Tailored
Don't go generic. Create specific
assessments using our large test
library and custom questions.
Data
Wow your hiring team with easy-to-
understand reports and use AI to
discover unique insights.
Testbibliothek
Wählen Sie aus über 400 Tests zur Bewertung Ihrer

- - -

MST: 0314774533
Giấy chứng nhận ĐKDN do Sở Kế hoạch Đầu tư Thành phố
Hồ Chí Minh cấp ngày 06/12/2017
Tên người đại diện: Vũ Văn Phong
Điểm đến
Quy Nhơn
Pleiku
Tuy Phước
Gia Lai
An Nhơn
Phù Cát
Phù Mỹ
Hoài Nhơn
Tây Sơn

- - -

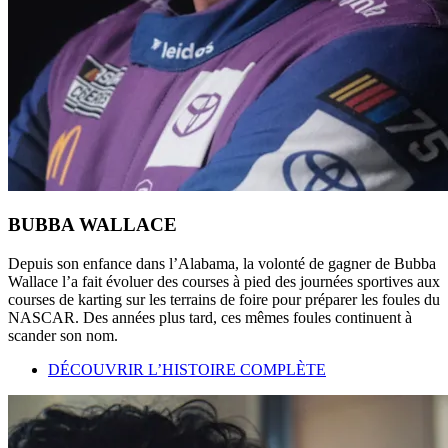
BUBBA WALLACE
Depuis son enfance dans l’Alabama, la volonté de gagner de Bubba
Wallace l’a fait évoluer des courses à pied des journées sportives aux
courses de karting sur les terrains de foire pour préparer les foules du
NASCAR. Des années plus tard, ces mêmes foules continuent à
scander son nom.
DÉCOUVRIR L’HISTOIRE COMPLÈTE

- - -

**JOB ITEM**
Among the records above, extract exactly the lines from the line with "Don't go generic. Create specific" to the line with "Wählen Sie aus", both lines included, and leave out the rest.

**TASK SOLUTION**
Don't go generic. Create specific
assessments using our large test
library and custom questions.
Data
Wow your hiring team with easy-to-
understand reports and use AI to
discover unique insights.
Testbibliothek
Wählen Sie aus über 400 Tests zur Bewertung Ihrer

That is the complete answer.